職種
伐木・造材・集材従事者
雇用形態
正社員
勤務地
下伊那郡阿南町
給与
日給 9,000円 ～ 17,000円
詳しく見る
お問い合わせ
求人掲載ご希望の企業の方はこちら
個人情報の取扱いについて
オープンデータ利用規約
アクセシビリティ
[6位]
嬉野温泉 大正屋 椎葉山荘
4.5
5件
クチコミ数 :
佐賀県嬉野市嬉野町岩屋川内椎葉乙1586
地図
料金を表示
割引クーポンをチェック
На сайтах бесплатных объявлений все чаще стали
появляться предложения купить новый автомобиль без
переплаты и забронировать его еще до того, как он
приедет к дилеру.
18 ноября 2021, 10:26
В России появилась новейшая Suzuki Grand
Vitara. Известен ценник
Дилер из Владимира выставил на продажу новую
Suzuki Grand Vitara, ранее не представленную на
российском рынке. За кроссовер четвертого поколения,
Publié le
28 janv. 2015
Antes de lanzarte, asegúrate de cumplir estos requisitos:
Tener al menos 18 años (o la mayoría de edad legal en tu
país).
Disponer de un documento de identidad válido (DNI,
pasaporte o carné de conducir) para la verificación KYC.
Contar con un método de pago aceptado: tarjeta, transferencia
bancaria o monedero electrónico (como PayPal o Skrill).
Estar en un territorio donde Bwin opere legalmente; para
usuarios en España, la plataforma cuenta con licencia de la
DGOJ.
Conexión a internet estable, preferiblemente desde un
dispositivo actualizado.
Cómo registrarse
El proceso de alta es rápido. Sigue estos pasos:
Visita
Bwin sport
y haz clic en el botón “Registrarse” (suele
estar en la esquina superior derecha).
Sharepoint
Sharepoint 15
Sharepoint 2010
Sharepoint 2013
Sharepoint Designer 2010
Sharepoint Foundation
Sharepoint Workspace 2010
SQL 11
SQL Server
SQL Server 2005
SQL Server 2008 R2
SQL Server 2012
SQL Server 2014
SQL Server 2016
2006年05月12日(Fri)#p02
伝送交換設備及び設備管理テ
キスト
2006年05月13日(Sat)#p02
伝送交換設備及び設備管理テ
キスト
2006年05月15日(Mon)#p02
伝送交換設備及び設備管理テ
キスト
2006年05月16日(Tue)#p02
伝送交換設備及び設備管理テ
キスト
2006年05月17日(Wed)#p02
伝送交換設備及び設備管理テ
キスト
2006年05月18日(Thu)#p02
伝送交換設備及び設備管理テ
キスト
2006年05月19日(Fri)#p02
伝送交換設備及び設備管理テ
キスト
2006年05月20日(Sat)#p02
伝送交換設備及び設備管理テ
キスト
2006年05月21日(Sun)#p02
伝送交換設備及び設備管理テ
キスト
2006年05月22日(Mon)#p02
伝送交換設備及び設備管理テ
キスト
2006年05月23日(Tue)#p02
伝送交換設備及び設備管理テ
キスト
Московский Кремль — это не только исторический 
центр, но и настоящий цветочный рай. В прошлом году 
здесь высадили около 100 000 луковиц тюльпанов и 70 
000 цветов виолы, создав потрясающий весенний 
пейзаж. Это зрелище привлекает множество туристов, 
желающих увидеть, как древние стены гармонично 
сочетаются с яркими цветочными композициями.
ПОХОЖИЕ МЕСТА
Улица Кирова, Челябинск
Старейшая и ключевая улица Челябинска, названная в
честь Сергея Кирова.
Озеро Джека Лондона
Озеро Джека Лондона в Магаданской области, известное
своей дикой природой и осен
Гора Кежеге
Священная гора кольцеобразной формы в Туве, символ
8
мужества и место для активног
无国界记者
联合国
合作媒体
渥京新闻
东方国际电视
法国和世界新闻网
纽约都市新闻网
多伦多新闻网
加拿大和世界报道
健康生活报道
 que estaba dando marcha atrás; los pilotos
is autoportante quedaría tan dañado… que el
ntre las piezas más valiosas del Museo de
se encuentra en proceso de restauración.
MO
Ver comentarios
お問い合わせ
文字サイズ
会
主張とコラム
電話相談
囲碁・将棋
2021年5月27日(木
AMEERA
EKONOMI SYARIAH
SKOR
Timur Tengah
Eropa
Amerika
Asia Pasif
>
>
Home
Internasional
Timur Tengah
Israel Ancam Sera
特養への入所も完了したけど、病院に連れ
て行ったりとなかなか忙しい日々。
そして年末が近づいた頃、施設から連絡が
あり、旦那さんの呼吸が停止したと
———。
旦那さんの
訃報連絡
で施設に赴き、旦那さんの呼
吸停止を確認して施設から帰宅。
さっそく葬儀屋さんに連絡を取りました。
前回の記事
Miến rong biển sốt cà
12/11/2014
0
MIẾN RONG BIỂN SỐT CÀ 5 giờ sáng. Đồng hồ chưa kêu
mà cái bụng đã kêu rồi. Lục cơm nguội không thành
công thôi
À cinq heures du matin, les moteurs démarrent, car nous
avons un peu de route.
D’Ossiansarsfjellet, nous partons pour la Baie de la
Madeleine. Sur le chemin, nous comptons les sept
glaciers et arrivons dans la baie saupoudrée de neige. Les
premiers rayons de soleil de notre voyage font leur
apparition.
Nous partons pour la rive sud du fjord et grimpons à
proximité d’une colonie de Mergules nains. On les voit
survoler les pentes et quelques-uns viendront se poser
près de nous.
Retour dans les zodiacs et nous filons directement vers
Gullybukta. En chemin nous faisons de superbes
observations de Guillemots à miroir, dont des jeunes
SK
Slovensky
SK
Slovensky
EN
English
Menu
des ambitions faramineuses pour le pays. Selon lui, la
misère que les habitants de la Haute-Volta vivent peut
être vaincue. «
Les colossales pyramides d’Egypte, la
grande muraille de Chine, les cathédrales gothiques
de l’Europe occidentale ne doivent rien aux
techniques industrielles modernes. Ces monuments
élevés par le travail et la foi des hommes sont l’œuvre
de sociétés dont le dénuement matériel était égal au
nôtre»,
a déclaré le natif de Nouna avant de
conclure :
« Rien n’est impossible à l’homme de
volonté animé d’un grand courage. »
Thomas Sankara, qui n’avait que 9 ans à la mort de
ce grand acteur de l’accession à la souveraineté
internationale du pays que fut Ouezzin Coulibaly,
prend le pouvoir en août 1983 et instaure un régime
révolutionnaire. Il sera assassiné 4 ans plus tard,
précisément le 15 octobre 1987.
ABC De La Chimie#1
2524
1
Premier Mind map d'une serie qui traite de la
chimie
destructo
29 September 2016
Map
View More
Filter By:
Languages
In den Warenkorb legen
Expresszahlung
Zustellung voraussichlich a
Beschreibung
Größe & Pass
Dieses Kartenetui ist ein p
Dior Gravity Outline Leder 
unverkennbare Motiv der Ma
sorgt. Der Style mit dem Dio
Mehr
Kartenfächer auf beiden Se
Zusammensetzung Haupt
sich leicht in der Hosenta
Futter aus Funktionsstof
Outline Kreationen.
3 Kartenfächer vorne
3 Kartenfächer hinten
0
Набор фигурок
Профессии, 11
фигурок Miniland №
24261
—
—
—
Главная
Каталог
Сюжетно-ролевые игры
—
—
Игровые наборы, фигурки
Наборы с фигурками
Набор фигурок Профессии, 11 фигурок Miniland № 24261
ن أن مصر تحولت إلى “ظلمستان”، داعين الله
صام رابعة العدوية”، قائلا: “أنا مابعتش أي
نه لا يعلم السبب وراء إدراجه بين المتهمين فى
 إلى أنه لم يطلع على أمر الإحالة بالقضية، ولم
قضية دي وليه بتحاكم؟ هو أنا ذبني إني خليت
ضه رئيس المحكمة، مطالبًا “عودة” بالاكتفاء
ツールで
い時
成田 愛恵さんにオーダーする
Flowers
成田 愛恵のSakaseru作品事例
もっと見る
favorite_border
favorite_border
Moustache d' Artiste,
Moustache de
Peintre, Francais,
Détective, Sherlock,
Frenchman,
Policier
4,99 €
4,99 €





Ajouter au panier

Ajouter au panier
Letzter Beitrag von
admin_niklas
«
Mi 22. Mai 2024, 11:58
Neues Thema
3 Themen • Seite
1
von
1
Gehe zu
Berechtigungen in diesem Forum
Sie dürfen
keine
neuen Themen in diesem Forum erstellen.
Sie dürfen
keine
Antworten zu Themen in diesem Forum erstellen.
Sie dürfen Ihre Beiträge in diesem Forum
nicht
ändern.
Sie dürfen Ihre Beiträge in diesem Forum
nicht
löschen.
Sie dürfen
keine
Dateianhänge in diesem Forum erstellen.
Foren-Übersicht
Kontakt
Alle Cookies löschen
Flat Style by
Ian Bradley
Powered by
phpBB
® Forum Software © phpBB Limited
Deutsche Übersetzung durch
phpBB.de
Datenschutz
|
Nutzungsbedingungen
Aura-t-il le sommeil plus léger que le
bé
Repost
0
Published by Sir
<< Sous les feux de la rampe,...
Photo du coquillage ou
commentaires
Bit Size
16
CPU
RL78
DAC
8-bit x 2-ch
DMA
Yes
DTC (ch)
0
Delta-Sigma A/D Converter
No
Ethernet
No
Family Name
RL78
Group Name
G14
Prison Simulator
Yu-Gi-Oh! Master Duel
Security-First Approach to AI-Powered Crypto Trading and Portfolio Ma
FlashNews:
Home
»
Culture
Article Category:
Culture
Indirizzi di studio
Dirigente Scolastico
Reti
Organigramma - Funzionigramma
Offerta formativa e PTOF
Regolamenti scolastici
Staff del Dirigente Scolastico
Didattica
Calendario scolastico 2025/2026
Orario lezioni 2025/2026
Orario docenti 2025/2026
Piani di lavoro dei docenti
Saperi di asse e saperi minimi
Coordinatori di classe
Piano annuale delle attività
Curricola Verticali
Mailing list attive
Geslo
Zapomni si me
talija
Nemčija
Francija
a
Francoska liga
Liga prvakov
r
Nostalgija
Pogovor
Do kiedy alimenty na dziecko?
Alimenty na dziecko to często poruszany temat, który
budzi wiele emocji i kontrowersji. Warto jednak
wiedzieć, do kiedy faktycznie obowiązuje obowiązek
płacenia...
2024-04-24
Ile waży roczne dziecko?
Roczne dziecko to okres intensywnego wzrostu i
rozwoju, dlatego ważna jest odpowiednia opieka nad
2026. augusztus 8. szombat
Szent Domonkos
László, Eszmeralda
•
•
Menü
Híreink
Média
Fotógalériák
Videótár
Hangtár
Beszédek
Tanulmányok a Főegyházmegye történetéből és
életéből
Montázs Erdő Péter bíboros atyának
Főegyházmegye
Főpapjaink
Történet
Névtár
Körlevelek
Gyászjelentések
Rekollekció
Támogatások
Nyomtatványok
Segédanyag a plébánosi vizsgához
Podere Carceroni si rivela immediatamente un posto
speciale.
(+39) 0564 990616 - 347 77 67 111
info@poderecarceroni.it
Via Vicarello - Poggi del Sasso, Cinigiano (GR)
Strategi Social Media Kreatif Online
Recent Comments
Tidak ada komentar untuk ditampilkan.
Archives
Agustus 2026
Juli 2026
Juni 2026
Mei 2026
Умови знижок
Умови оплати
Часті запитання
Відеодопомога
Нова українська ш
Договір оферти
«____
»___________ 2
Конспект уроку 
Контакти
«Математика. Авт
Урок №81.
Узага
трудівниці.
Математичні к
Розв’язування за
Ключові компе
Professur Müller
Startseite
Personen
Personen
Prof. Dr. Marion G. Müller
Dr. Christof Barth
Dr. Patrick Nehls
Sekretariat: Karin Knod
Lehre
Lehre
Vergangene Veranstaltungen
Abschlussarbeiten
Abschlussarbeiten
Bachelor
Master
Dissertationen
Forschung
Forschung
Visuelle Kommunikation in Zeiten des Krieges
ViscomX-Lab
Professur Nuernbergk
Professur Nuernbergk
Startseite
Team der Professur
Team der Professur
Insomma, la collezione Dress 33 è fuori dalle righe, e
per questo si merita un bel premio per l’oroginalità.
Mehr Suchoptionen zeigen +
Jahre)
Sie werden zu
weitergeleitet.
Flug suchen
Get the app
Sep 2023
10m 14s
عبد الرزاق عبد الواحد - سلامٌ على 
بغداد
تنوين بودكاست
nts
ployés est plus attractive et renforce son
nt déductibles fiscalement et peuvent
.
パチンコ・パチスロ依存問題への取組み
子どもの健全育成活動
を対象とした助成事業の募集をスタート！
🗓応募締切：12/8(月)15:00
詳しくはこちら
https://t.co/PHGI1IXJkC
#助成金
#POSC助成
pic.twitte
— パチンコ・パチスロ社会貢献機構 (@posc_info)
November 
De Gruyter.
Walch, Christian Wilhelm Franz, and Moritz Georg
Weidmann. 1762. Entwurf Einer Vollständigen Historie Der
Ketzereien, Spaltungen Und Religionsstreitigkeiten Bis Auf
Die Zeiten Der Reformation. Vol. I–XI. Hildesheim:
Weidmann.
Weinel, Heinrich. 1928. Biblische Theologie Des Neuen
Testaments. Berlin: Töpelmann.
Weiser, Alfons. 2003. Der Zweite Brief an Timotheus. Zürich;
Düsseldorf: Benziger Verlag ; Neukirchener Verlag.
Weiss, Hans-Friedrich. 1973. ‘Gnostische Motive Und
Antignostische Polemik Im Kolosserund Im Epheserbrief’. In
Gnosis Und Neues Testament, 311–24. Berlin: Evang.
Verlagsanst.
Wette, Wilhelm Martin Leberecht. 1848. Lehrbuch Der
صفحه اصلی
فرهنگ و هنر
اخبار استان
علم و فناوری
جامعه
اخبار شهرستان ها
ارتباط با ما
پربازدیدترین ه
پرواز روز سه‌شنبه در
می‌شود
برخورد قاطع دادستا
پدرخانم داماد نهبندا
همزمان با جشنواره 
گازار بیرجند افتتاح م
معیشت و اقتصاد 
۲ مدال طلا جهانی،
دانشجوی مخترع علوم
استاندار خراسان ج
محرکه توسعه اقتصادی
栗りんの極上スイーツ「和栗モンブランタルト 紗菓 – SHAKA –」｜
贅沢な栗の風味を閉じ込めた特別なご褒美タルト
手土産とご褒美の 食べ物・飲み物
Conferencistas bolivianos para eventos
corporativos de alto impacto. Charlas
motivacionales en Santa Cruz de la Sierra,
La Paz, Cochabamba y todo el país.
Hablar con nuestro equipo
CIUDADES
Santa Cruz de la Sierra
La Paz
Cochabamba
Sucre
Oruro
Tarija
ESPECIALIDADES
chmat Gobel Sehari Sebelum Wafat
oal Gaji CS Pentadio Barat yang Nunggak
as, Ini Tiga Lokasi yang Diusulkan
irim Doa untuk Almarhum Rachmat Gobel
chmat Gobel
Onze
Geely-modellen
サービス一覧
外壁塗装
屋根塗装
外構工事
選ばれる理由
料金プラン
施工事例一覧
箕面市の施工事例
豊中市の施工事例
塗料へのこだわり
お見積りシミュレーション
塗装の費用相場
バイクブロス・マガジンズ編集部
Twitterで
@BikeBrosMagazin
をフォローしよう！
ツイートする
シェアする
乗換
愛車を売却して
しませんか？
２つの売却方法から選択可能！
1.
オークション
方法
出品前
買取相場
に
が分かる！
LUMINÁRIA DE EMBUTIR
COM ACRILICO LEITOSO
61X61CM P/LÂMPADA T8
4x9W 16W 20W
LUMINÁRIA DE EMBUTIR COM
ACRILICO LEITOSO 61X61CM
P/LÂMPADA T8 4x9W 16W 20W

§

> _Job item_
Rewrite everything from the start of the items down to the line containing "На сайтах бесплатных", changing "地図" to "マップ" and leaving everything else unchanged.

> _Solution to the exercise_
職種
伐木・造材・集材従事者
雇用形態
正社員
勤務地
下伊那郡阿南町
給与
日給 9,000円 ～ 17,000円
詳しく見る
お問い合わせ
求人掲載ご希望の企業の方はこちら
個人情報の取扱いについて
オープンデータ利用規約
アクセシビリティ
[6位]
嬉野温泉 大正屋 椎葉山荘
4.5
5件
クチコミ数 :
佐賀県嬉野市嬉野町岩屋川内椎葉乙1586
マップ
料金を表示
割引クーポンをチェック
На сайтах бесплатных объявлений все чаще стали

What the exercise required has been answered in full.